'''
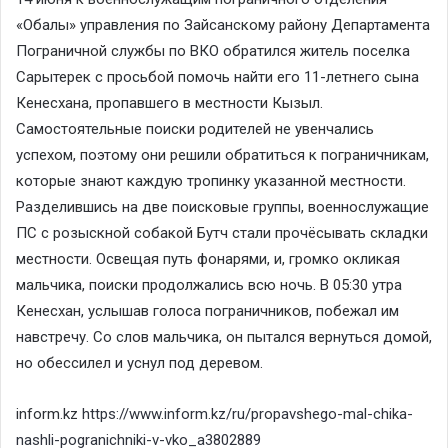
«Обалы» управления по Зайсанскому району Департамента
Пограничной службы по ВКО обратился житель поселка
Сарытерек с просьбой помочь найти его 11-летнего сына
Кенесхана, пропавшего в местности Кызыл.
Самостоятельные поиски родителей не увенчались
успехом, поэтому они решили обратиться к пограничникам,
которые знают каждую тропинку указанной местности.
Разделившись на две поисковые группы, военнослужащие
ПС с розыскной собакой Бутч стали прочёсывать складки
местности. Освещая путь фонарями, и, громко окликая
мальчика, поиски продолжались всю ночь. В 05:30 утра
Кенесхан, услышав голоса пограничников, побежал им
навстречу. Со слов мальчика, он пытался вернуться домой,
но обессилел и уснул под деревом.
inform.kz
https://www.inform.kz/ru/propavshego-mal-chika-
nashli-pogranichniki-v-vko_a3802889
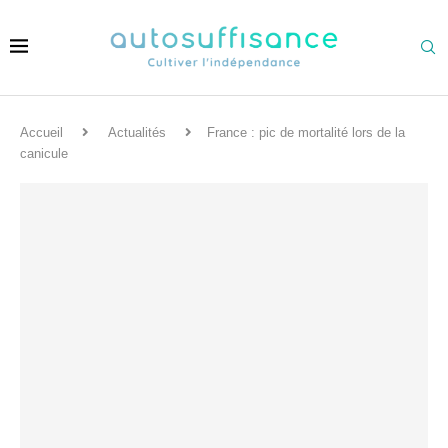
Accueil
Actualités
France : pic de mortalité lors de la
canicule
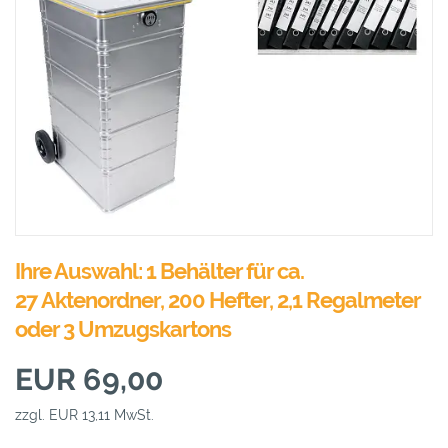
Ihre Auswahl: 1 Behälter für ca.
27 Aktenordner, 200 Hefter, 2,1 Regalmeter
oder 3 Umzugskartons
EUR 69,00
zzgl. EUR 13,11 MwSt.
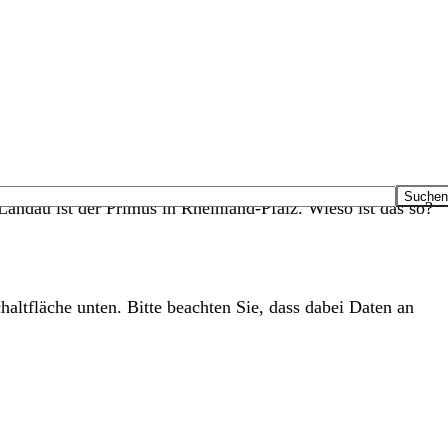
andau ist der Primus in Rheinland-Pfalz. Wieso ist das so?
haltfläche unten. Bitte beachten Sie, dass dabei Daten an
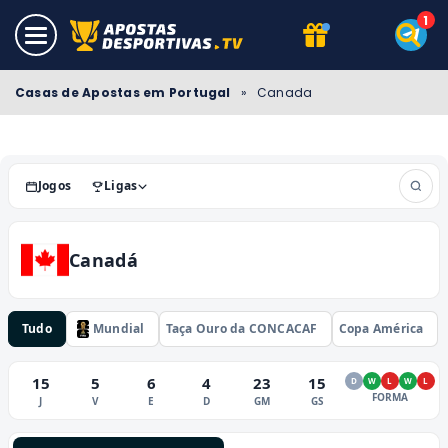
Casas de Apostas em Portugal
»
Canada
Jogos
Ligas
Canadá
Tudo
Mundial
Taça Ouro da CONCACAF
Copa América
15
5
6
4
23
15
D
W
L
W
L
FORMA
J
V
E
D
GM
GS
'''
*WORK REQUEST*: Starting from the line that has "haltfläche unten. Bitte" and ending at the last line of the material above, every line should be output exactly; pictures are dropped and nothing else appears.

*RESPONSE BOX*:
haltfläche unten. Bitte beachten Sie, dass dabei Daten an
Casas de Apostas em Portugal
»
Canada
Jogos
Ligas
Canadá
Tudo
Mundial
Taça Ouro da CONCACAF
Copa América
15
5
6
4
23
15
D
W
L
W
L
FORMA
J
V
E
D
GM
GS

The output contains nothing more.